**Saved data entries:**

-- Opening Marker --

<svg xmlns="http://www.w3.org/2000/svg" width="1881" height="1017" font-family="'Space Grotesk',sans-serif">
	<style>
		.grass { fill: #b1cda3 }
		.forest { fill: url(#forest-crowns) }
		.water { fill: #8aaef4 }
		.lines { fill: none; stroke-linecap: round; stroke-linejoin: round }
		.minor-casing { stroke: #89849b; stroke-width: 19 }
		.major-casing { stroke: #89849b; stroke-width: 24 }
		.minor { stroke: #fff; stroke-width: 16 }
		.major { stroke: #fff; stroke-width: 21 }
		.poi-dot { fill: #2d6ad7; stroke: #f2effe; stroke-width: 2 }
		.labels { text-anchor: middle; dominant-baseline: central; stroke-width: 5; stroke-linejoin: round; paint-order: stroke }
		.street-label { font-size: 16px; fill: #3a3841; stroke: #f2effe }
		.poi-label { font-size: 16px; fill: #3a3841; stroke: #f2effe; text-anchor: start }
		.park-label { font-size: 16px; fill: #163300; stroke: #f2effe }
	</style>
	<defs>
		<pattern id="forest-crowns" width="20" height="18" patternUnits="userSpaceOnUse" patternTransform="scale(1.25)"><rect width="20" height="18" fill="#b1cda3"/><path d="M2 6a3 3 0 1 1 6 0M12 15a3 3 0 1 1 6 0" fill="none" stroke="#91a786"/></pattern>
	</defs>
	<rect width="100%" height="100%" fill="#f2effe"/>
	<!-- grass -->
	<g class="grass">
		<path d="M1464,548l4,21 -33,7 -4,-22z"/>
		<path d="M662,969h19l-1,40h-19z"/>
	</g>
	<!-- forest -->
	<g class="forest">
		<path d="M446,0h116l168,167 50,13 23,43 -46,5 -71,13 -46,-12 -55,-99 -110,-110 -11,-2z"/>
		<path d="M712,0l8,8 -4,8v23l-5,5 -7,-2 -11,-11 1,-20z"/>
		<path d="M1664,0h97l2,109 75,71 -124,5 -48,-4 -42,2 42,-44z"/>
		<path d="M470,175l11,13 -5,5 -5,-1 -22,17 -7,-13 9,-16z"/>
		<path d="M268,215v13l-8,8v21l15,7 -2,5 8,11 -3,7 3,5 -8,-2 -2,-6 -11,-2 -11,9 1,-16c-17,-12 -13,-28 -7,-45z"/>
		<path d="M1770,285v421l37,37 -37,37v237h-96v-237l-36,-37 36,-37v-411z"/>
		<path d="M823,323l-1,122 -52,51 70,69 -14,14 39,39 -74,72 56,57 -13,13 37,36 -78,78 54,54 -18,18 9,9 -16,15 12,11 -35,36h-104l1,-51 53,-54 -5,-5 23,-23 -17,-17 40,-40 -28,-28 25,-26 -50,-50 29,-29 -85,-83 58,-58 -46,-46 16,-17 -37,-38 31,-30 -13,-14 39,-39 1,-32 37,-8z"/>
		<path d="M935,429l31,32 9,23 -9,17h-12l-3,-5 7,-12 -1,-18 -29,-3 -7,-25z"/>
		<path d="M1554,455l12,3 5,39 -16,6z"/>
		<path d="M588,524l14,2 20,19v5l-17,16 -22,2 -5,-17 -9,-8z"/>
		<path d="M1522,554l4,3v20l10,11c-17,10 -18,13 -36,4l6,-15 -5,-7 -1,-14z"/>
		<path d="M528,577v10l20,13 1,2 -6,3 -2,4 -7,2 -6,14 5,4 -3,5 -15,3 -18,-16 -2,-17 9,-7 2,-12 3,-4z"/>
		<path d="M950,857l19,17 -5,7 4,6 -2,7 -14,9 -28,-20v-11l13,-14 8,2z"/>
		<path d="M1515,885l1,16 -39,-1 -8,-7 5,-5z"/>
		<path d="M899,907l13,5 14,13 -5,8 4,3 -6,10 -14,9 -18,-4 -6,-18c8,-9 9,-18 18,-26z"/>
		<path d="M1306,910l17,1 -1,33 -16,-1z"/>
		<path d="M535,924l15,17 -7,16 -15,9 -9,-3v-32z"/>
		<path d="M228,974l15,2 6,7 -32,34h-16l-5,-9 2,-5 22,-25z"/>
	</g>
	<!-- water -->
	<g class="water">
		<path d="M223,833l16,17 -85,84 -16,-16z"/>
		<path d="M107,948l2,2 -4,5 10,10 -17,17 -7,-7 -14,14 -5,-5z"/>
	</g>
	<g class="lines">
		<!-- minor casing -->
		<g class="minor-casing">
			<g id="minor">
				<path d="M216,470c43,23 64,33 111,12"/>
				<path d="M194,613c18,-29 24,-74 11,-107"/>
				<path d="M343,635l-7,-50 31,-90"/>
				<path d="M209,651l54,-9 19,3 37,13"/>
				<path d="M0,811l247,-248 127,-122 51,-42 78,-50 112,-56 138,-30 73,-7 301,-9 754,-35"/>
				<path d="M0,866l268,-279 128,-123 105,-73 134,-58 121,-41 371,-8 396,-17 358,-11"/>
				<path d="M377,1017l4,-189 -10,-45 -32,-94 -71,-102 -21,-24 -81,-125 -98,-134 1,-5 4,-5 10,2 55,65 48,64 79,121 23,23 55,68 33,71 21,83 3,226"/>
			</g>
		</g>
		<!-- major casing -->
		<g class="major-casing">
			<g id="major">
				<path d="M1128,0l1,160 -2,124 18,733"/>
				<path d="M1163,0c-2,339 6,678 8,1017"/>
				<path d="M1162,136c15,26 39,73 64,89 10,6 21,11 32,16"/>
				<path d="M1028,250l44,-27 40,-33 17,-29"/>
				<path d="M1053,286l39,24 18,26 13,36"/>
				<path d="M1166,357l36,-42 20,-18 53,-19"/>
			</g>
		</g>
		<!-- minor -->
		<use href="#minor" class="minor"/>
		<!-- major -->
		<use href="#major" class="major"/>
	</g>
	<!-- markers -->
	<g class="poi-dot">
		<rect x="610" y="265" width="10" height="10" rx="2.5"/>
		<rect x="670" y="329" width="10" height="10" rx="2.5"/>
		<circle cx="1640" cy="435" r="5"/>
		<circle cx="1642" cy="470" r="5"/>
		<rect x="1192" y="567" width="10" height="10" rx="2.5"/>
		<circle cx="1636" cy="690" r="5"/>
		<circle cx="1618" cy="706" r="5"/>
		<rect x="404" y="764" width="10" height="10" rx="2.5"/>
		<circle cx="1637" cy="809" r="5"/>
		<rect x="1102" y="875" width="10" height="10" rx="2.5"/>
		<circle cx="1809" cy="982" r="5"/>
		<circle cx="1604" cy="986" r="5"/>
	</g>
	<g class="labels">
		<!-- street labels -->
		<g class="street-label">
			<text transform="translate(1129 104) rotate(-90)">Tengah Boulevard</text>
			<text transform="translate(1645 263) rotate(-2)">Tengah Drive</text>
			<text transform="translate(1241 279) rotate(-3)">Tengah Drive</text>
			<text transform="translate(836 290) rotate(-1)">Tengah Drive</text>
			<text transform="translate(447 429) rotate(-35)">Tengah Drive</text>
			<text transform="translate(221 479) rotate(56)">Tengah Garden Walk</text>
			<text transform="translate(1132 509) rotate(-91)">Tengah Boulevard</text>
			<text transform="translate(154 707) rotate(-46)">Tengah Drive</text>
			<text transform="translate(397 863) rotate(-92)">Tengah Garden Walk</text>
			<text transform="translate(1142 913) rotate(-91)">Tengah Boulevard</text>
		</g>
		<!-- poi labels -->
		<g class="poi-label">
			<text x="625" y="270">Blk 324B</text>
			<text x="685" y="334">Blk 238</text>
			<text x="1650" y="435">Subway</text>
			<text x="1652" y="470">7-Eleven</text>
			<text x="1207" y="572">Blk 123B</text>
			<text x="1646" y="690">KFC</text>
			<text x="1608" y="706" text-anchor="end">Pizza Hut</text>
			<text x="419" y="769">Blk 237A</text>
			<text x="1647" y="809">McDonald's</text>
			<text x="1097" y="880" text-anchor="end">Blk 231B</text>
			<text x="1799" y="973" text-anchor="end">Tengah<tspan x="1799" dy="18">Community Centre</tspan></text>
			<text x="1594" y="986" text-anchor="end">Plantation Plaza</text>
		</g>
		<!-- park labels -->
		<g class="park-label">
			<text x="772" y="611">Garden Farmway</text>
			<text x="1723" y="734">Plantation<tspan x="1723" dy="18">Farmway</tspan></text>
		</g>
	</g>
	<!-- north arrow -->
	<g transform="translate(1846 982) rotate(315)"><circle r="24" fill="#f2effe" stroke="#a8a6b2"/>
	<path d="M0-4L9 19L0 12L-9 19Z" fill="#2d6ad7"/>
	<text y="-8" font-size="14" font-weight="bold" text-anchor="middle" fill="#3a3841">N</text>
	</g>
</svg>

-- Closing Marker --

Go through the data and show each line that holds "lines".

		.lines { fill: none; stroke-linecap: round; stroke-linejoin: round }
	<g class="lines">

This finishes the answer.